“You were, indeed,” said King Conal; “and even if you were not, I would not put you in the pot, for if you had not been in the house of the three giants that day there would be no sign of me now in this castle. I was that child. Look here at my left little finger. My father searched for you, and so did I when I grew up, but we could not find you. We made out only one thing, that it was the Black Thief who saved me. Men told me that the Black Thief was dead, and I never hoped to see you. A hundred thousand welcomes! Now we’ll have a feast. The three young men will get the three horses for your sake, and take them home after we have feasted together. You will stay with me now for the rest of your life.”

“I must go with the young men as far as my own house,” said the Black Thief; “then I’ll come back to you.”

King Conal made a feast the like of which had never been in his kingdom. When the feast was over, he gave the three horses to the young men, and said at parting, “When you have done the work with the horses, let them go, and they will run home to me; no man could stop them.”

“We will do that,” said the brothers.

They set out then with them, stopped one night with the Black Thief at his house, and after that travelled home to their father, and stood in front of the castle. The stepmother was above, watching for them. She was glad when she saw them, and said, “Ye brought the horses, and I am to have them.”

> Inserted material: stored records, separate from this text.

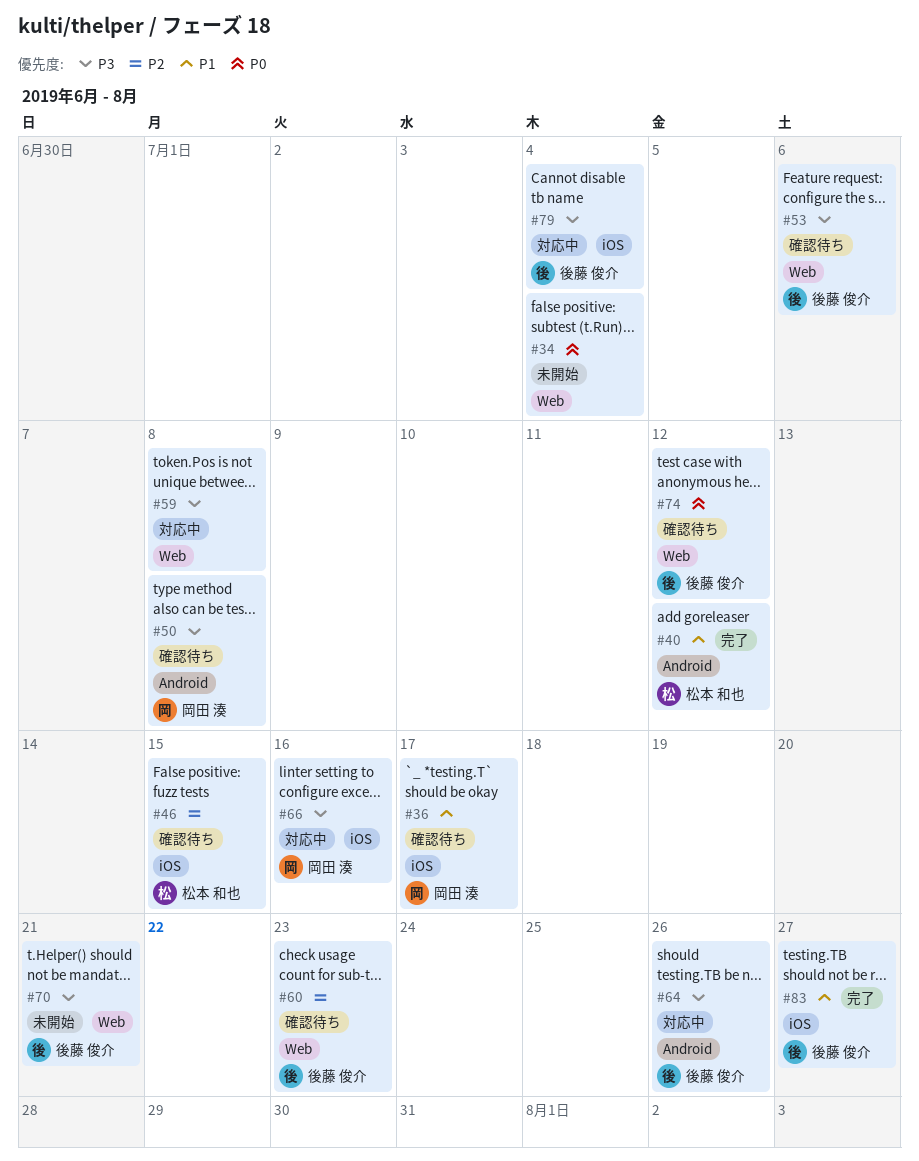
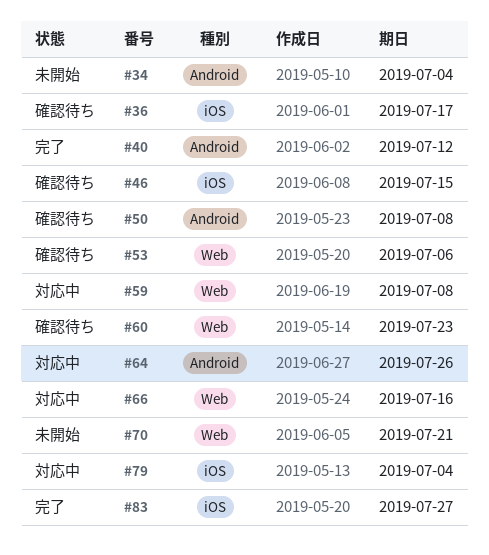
#34, label: Web -> Android
#66, label: iOS -> Web
#74: present -> none

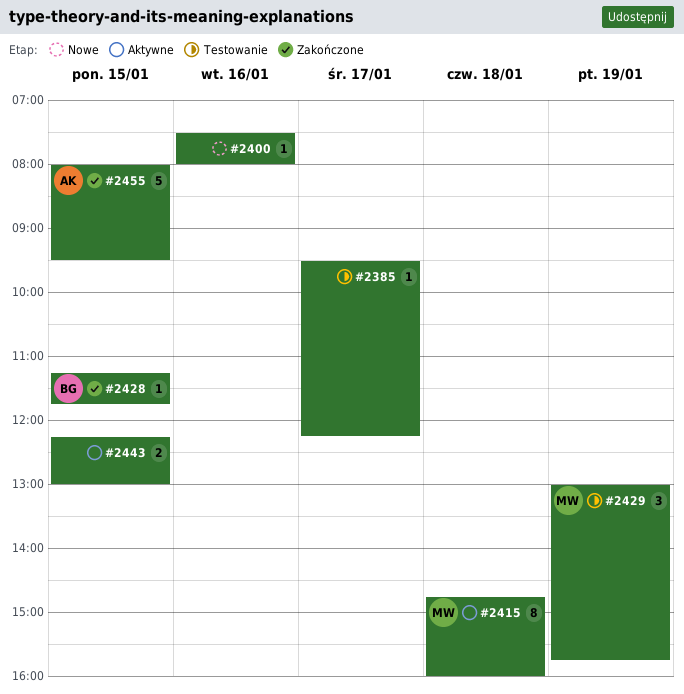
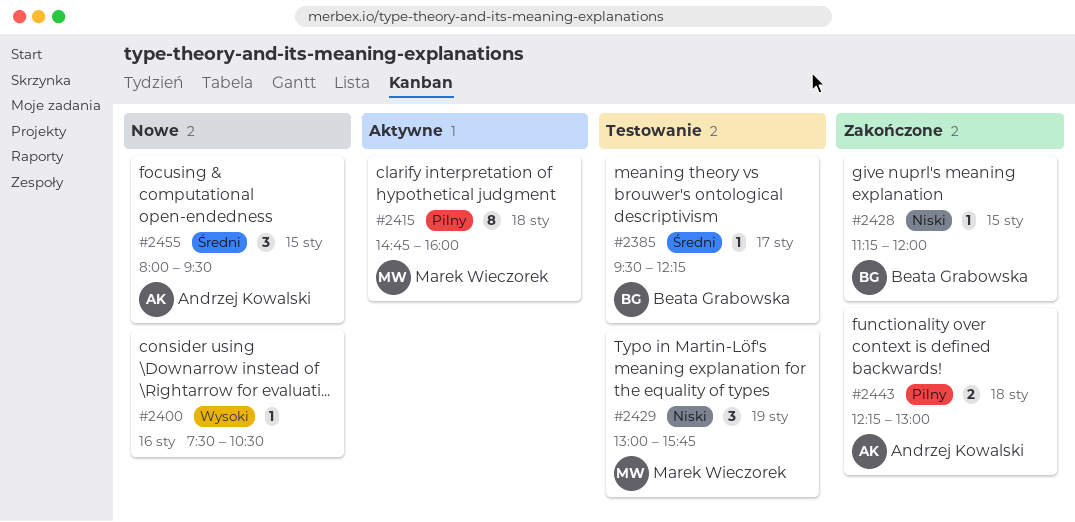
#2385, owner: none -> Beata Grabowska
#2400, ends: 08:00 -> 10:30
#2428, ends: 11:45 -> 12:00
#2443, status: Aktywne -> Zakończone
#2443, owner: none -> Andrzej Kowalski
#2443, day: Jan 15 -> Jan 18
#2455, status: Zakończone -> Nowe
#2455, estimate: 5 -> 3

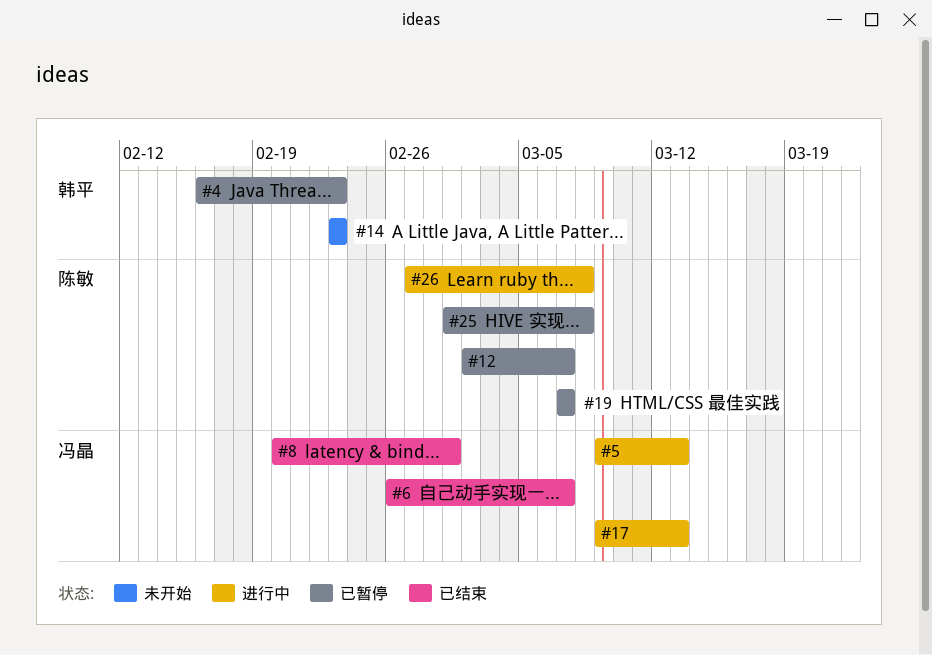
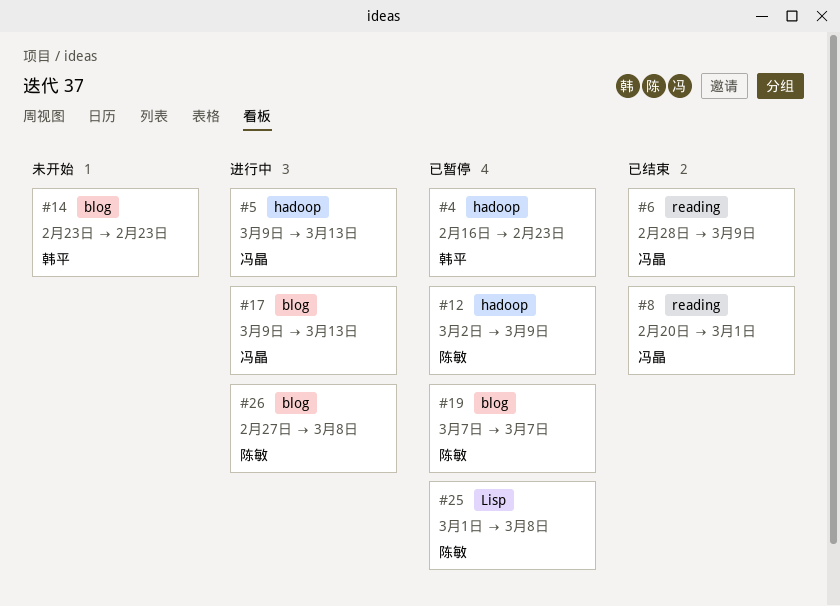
#6, start: Feb 26 -> Feb 28
#6, due: Mar 7 -> Mar 9
#12, due: Mar 7 -> Mar 9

“If we were bound to bring the horses,” said the elder brother, “we were not bound to give them to you.”

With that, he turned the horses’ heads from the castle, and let them go. They ran home to King Conal.

“I will go down now,” said the queen, “and it is time for me.”

“You will not go yet,” said the youngest; “I have a sentence which I had no time to give when we were going. I put you under sentence to stay where you are till you find three sons of a king to go again to King Conal for the horses.”